Pharmacology: Pharmacodynamics: Citrapos: Metabolism of absorbed potassium citrate produces an alkaline load, raising urinary pH and increasing urinary citrate by augmenting citrate clearance. Thus, potassium citrate therapy appears to increase urinary citrate mainly by changing the renal handling of citrate. Increased urinary citrate and pH, decreases calcium ion activity by increasing calcium complexation to dissociated anions. Thus, decreasing the saturation of calcium oxalate.
Potassium citrate also inhibits the crystallization and spontaneous nucleation of calcium oxalate and calcium phosphate in hypocitraturic calcium nephrolithiasis. However, potassium citrate does not alter the urinary saturation of calcium phosphate, because the effect of increased citrate complexation of calcium is antagonized by the rise in pH-dependent dissociation of phosphate. Calcium phosphate stones are more stable in alkaline urine.
Mechanism of Action: Potassium Citrate, which works by restoring naturally occurring chemicals in the urine that stop crystals from forming and also inhibits the formation of the 2 most common types of kidney stones, calcium oxalate and uric acid stones. In numerous studies, patients treated with Potassium Citrate have demonstrated significantly lower rates of kidney stone formation. In many patients, new stones do not form at all.
Citrapos XR: When Potassium Citrate is given orally, the metabolism of absorbed citrate produces an alkaline load. The induced alkaline load in turn increases urinary pH and raises urinary citrate by augmenting citrate clearance without measurably altering ultra filterable serum citrate. Thus, Potassium Citrate therapy appears to increase urinary citrate principally by modifying the renal handling of citrate, rather than by increasing the filtered load of citrate. The increased filtered load of citrate may play some role, however, as in small comparisons of oral citrate and oral bicarbonate, citrate had a greater effect on urinary citrate. In addition to raising urinary pH and citrate, Potassium Citrate increases urinary potassium by approximately the amount contained in the medication. In some patients, Potassium Citrate causes a transient reduction in urinary calcium.
The changes induced by Potassium citrate produce urine that is less conducive to the crystallization of stone-forming salts (calcium oxalate, calcium phosphate and uric acid). Increased citrate in the urine, by complexing with calcium, decreases calcium ion activity and thus the saturation of calcium oxalate. Citrate also inhibits the spontaneous nucleation of calcium oxalate and calcium phosphate (brushite). The increase in urinary pH also decreases calcium ion activity by increasing calcium complexation to dissociated anions. The rise in urinary pH also increases the ionization of uric acid to the more soluble urate ion.
Pharmacokinetics: Citrapos: Potassium citrate is administered orally. Potassium first enters the extracellular fluid and is then actively transported into cells. Skeletal muscle accounts for the bulk of the intracellular store of potassium. Renal excretion of potassium normally is equal to the amount being absorbed in the diet. Potassium is freely filtered at the glomerulus and almost completely reabsorbed in the proximal tubule. Tubular secretion occurs in the late distal convoluted tubule and collecting duct, and accounts for the potassium excreted in the urine, which is about 10% of the amount filtered. Fecal elimination of potassium is minimal and plays no significant role in potassium homeostasis.
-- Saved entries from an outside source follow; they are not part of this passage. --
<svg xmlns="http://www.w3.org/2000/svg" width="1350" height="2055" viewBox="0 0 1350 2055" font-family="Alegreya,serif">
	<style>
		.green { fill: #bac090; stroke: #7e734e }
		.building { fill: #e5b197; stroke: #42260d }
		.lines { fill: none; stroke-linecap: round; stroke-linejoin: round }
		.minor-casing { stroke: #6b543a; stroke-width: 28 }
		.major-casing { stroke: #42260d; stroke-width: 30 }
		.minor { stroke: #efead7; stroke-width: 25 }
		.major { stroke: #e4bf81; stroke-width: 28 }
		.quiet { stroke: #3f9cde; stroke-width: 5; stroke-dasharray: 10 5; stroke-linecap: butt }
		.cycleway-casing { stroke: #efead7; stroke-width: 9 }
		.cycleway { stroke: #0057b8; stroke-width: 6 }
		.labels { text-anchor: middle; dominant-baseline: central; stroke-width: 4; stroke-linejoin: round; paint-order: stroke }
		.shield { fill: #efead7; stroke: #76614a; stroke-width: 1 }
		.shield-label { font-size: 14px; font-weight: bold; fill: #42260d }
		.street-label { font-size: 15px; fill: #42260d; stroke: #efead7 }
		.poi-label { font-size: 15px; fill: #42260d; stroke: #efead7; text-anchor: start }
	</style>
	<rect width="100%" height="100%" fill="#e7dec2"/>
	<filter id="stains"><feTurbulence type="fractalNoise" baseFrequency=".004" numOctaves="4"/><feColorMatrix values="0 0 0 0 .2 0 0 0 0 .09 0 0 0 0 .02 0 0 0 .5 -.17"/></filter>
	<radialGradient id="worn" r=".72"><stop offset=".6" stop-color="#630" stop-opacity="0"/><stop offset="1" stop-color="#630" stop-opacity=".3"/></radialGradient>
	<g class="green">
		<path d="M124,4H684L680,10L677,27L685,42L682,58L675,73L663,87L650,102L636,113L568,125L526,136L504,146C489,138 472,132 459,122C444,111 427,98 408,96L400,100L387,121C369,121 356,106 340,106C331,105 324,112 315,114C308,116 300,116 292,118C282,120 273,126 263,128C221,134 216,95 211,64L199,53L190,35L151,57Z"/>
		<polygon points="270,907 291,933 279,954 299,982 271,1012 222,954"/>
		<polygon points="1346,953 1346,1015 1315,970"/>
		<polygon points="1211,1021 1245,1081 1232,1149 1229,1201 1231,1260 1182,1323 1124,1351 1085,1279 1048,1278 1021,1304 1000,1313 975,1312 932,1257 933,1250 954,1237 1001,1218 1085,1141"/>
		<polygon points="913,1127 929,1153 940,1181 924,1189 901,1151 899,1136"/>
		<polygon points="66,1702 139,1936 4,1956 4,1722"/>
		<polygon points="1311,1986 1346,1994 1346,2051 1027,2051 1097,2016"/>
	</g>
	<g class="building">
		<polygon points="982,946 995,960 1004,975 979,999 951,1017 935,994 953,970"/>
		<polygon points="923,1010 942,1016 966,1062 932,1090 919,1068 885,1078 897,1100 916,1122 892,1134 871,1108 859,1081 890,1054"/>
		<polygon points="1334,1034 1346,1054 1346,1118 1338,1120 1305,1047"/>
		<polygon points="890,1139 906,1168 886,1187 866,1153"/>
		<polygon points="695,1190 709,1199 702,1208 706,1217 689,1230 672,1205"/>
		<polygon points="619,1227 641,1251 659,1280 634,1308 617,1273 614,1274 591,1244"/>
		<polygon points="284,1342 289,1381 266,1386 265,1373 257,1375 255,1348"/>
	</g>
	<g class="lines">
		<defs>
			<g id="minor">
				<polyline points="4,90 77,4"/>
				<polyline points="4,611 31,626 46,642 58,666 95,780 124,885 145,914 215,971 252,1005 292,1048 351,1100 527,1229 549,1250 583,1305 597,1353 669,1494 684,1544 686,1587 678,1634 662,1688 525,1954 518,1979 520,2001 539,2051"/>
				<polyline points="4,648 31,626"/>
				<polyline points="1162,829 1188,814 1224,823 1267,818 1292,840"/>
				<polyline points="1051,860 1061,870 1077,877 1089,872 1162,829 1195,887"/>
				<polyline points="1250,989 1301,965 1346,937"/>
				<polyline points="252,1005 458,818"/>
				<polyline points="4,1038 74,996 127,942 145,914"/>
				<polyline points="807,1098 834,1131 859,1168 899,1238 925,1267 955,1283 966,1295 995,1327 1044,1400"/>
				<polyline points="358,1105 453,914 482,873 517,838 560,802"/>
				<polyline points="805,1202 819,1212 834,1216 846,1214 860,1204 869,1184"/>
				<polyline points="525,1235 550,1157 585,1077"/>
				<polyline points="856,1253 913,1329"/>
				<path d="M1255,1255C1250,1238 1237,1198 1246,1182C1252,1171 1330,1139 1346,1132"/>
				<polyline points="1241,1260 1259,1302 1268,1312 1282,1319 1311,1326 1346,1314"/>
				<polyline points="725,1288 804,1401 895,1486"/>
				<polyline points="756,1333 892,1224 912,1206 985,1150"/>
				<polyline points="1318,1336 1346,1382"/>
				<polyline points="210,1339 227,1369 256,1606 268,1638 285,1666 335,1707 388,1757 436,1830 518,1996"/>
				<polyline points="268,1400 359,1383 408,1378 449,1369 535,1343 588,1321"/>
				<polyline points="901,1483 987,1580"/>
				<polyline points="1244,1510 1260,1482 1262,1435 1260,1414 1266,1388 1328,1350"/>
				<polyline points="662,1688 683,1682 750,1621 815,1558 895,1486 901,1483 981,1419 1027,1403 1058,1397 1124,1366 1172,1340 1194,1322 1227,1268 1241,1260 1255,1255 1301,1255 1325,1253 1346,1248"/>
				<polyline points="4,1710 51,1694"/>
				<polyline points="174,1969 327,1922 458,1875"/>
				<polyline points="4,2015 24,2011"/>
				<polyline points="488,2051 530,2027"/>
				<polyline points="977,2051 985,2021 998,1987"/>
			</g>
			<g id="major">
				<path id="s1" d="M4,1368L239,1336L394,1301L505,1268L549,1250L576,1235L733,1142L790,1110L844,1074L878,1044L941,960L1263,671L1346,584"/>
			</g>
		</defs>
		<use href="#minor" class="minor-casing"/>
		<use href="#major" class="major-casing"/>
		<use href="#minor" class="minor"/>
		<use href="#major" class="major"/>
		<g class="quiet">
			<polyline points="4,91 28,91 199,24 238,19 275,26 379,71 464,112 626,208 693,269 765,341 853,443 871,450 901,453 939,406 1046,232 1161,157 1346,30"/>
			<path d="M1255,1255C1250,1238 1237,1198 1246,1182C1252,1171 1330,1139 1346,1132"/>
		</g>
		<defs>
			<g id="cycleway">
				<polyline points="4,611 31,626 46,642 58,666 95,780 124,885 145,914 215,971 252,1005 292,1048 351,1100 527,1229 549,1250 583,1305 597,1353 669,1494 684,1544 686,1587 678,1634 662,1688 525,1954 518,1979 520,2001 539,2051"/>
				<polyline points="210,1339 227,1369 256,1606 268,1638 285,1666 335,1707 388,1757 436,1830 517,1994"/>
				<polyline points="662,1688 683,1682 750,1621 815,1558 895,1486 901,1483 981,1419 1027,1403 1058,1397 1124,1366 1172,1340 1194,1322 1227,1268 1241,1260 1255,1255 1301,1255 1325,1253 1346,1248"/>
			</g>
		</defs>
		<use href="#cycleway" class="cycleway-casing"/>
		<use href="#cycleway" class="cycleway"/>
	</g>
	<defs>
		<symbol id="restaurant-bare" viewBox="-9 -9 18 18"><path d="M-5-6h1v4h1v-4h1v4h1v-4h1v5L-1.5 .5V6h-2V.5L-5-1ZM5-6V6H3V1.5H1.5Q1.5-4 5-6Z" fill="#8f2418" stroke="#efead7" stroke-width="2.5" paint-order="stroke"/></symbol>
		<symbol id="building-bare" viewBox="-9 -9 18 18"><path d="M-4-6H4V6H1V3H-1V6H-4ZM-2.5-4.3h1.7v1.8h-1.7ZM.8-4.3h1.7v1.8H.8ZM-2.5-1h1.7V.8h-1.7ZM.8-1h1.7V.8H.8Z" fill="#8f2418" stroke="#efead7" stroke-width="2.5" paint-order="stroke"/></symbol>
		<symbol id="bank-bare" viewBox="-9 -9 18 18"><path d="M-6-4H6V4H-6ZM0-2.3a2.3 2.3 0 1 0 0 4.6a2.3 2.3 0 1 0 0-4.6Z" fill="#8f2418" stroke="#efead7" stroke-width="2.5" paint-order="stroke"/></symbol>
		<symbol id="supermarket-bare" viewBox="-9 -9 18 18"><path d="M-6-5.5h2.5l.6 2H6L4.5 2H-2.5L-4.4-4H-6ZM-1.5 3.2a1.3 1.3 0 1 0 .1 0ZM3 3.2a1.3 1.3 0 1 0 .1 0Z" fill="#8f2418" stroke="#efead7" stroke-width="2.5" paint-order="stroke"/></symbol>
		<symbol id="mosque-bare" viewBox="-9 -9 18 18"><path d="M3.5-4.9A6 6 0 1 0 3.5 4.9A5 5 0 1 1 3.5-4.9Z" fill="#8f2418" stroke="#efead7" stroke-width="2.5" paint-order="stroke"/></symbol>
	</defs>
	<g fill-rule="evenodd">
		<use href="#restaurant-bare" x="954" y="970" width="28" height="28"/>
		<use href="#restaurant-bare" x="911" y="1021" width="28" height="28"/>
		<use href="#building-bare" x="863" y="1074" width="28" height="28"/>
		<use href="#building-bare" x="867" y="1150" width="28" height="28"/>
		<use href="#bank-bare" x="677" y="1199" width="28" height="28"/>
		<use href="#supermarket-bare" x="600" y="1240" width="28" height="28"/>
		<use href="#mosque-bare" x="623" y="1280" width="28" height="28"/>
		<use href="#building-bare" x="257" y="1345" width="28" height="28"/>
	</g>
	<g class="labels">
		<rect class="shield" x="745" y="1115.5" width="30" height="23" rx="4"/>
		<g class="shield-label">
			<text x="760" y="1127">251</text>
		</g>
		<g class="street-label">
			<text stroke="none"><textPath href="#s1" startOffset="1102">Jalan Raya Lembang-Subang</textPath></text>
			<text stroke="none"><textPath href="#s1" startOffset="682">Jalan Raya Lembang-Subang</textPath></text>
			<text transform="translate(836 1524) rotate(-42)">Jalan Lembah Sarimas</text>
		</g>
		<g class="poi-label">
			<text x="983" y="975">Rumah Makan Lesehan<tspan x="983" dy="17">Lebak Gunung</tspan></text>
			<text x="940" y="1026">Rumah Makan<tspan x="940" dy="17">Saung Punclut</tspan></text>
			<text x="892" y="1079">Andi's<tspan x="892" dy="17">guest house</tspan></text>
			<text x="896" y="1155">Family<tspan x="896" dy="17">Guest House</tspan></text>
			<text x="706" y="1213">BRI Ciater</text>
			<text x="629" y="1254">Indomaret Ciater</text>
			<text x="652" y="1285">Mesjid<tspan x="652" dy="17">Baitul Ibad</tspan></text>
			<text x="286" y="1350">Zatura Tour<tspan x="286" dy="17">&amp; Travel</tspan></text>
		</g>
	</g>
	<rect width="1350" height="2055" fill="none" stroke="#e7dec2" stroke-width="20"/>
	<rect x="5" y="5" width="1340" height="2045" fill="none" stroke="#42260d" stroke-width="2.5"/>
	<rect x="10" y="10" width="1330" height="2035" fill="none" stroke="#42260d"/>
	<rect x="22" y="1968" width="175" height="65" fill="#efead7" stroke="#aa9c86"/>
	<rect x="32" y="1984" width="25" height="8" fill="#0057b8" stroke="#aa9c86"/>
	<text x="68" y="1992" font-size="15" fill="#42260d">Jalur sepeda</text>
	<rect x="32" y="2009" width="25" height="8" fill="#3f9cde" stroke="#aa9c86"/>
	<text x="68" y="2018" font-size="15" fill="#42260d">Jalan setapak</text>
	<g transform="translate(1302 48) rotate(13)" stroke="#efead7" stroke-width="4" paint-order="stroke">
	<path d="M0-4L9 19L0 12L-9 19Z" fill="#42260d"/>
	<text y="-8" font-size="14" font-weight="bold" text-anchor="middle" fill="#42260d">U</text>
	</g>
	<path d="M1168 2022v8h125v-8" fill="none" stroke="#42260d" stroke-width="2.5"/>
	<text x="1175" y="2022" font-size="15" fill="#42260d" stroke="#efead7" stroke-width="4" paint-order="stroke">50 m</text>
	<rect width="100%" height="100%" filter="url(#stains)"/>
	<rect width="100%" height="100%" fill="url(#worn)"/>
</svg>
When potassium citrate is used to alkalinize the urine, urinary citrate and urinary pH values are important. In the setting of normal renal function, the rise in urinary citrate following a single dose of extended-release potassium citrate begins by the first hour and lasts for 12 hours. With multiple doses the rise in citrate excretion reaches its peak by the third day and averts the normally wide circadian fluctuation in urinary citrate, thus maintaining urinary citrate at a higher, more constant level throughout the day. The rise in citrate excretion is directly dependent on the potassium citrate dosage.
When the treatment is withdrawn, urinary citrate begins to decline toward the pre-treatment level on the first day.
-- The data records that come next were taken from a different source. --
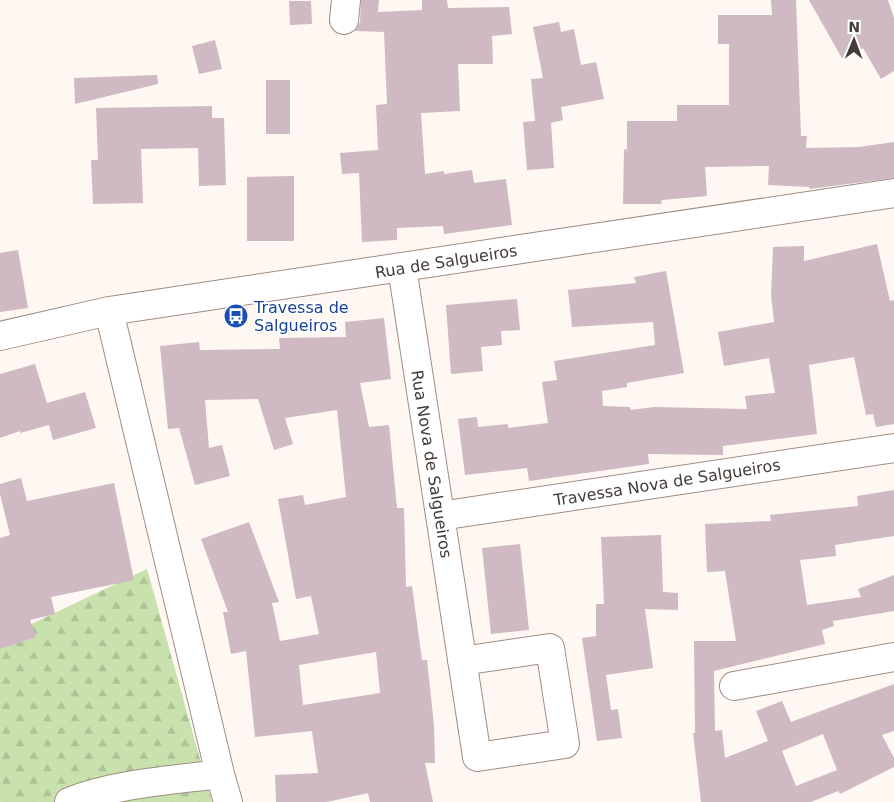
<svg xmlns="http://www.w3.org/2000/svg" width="894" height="802" viewBox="0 0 894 802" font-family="'DejaVu Sans',sans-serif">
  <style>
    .forest { fill: url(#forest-firs) }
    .building { fill: #cfb9c2; fill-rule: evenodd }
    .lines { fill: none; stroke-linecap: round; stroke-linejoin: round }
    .minor-casing { stroke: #a08d83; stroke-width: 30 }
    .minor { stroke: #fff; stroke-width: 28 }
    .labels { text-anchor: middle; stroke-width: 4; stroke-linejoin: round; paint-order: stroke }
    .street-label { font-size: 16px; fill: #433b37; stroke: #fff }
    .transit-label { font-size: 16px; fill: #164399; stroke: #fff; text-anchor: start }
  </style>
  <defs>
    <pattern id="forest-firs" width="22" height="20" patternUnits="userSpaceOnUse" patternTransform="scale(1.25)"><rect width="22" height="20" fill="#c8e1ad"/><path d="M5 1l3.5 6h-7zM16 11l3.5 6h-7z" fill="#adc295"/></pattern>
  </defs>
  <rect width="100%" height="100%" fill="#fff7f2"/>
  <path class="forest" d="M 147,569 L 212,802 L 0,802 L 0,639 Z"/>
  <path class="building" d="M 361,0 L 379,0 L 378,12 L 422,10 L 422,0 L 447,0 L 448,8 L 509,7 L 512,34 L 492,36 L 493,64 L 458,64 L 460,111 L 421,113 L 425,174 L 444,171 L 444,174 L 472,170 L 474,183 L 506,179 L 512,225 L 444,234 L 443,226 L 397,228 L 397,240 L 362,242 L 359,173 L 342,174 L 340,153 L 378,150 L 376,105 L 387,104 L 384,32 L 355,31 L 360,22 Z
    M 771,0 L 796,0 L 801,136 L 807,136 L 806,148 L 859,147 L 894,142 L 894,178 L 810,189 L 809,187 L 768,185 L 769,166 L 705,167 L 707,196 L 662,200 L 661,204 L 623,204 L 624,149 L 627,150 L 627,121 L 677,121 L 677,105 L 729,105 L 729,44 L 718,44 L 718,15 L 772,15 Z
    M 809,0 L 888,0 L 894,18 L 894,71 L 881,79 L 863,48 L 843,60 Z
    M 289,1 L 311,1 L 312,24 L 290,25 Z
    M 559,22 L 561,32 L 574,29 L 581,65 L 596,62 L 604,99 L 561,107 L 563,120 L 551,123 L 554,168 L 527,170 L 523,122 L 535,121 L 531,79 L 543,78 L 533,27 Z
    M 215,40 L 222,69 L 199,74 L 192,46 Z
    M 157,75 L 158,84 L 75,104 L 74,78 Z
    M 266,80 L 290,80 L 290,134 L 266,134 Z
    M 212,106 L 212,118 L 224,118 L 226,185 L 199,186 L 198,148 L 141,149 L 143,203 L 93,204 L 91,160 L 98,160 L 96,108 Z
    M 294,176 L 294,241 L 247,241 L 247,177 Z
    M 877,244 L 890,301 L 894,300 L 894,424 L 876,427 L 873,414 L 866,415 L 854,357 L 809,365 L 817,434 L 723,446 L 723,455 L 648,454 L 649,464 L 529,481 L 527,468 L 465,475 L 458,419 L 477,417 L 478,427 L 508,424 L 508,428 L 548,423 L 542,382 L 557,380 L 554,361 L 655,345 L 653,322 L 572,327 L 568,290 L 636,283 L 634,277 L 666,271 L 684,373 L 627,383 L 627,387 L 602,391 L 603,406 L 630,407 L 631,410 L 654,407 L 747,409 L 745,396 L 775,393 L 769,358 L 724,366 L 718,332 L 774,322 L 771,295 L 773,247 L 804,246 L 804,261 Z
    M 18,250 L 28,308 L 0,312 L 0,253 Z
    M 517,299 L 520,330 L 501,331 L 502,345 L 481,347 L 483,371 L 451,374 L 446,305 Z
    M 384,318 L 391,379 L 360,383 L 369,427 L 389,425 L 397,508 L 404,508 L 406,587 L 412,586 L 422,660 L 427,660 L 434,725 L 435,763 L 425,763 L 433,802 L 370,802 L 368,793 L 327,802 L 276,802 L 275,775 L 318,773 L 312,731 L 255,737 L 246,651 L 231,654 L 223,612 L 228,612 L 201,539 L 249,522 L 279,602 L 272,603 L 280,641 L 319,634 L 311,596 L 296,599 L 278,499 L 303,495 L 305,505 L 346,497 L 337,410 L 285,418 L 293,444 L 274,450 L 258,399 L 205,400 L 209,448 L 222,445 L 230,476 L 195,485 L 179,428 L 168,429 L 160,346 L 199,342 L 200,350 L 280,349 L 279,338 L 346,337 L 345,322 ZM 376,652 L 380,693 L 303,705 L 299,665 Z
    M 35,364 L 47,403 L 85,392 L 96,428 L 53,440 L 49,425 L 20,433 L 20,431 L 0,438 L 0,374 Z
    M 21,478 L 27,501 L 114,483 L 134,580 L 51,597 L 55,614 L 30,620 L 36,637 L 0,649 L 0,538 L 10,535 L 0,494 L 0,484 Z
    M 894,490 L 894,536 L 835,545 L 836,556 L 800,560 L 807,605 L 861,597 L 858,589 L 894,575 L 894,611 L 833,621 L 834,626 L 822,630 L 825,644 L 714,671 L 715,731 L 722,730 L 725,758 L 768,741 L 756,711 L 782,701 L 791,722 L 894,684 L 894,731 L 882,735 L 894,758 L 894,767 L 840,794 L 838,791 L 811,802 L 701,802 L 693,733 L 695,733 L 694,641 L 736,641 L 725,571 L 707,572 L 705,524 L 771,521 L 770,515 L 858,506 L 857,496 ZM 823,734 L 837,770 L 796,786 L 782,751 Z
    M 661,535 L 663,592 L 678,593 L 678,610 L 645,609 L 653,668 L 606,675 L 611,710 L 618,709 L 622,738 L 597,741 L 582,638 L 596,636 L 596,604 L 604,604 L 601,537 Z
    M 520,544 L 529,630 L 491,634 L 482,548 Z"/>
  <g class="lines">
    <defs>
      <path id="minor" d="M 344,20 L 346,0
        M 402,267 L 477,757 L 565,744 L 550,648 L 462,661
        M 109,311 L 220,774 L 228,802
        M 0,336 L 109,311 L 894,193
        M 440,516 L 894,448
        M 734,686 L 894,657
        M 69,802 C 113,784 173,780 220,774"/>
    </defs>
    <use href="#minor" class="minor-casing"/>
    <use href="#minor" class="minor"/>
  </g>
  <defs>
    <symbol id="bus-disc" viewBox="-11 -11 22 22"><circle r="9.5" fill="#1a4fb4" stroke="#fff"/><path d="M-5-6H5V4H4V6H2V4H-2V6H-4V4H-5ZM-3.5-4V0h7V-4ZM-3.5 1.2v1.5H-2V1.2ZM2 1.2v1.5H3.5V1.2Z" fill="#fff"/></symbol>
  </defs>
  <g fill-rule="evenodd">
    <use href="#bus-disc" x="222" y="302" width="28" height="28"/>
  </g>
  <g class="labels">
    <g class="street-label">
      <text transform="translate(446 261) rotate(-9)" y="6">Rua de Salgueiros</text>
      <text transform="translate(432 464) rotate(81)" y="6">Rua Nova de Salgueiros</text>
      <text transform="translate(667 482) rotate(-9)" y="6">Travessa Nova de Salgueiros</text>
    </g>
    <g class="transit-label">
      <text x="254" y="313">Travessa de<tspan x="254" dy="18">Salgueiros</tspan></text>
    </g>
  </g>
  <g transform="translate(854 40) rotate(1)" stroke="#ffffff" stroke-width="4" paint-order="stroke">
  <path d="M0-4L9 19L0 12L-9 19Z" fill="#433b37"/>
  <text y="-8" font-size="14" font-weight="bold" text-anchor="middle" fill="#433b37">N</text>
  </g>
</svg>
The rise in citrate excretion is directly dependent on the potassium citrate dosage. Following long-term treatment, potassium citrate at a dosage of 60 mEq/day raises urinary citrate by approximately 400 mg/day and increases urinary pH by approximately 0.7 units.
In patients with severe renal tubular acidosis or chronic diarrhea syndrome where urinary citrate may be very low (<100 mg/day), potassium citrate may be relatively ineffective in raising urinary citrate. A higher dose of potassium citrate may therefore be required to produce a satisfactory citraturic response. In patients with renal tubular acidosis in whom urinary pH may be high, Potassium Citrate produces a relatively small rise in urinary pH.
In addition to raising urinary pH and citrate, Potassium Citrate increases urinary potassium by approximately the amount contained in the medication. In some patients, Potassium Citrate causes a transient reduction in urinary calcium.
Citrapos XR: Potassium Citrate is absorbed and the citrate is metabolized to bicarbonate. Citric acid is metabolized to carbon dioxide and water. Oxidation is virtually complete with less than 5% of citrate being excreted unchanged in the urine.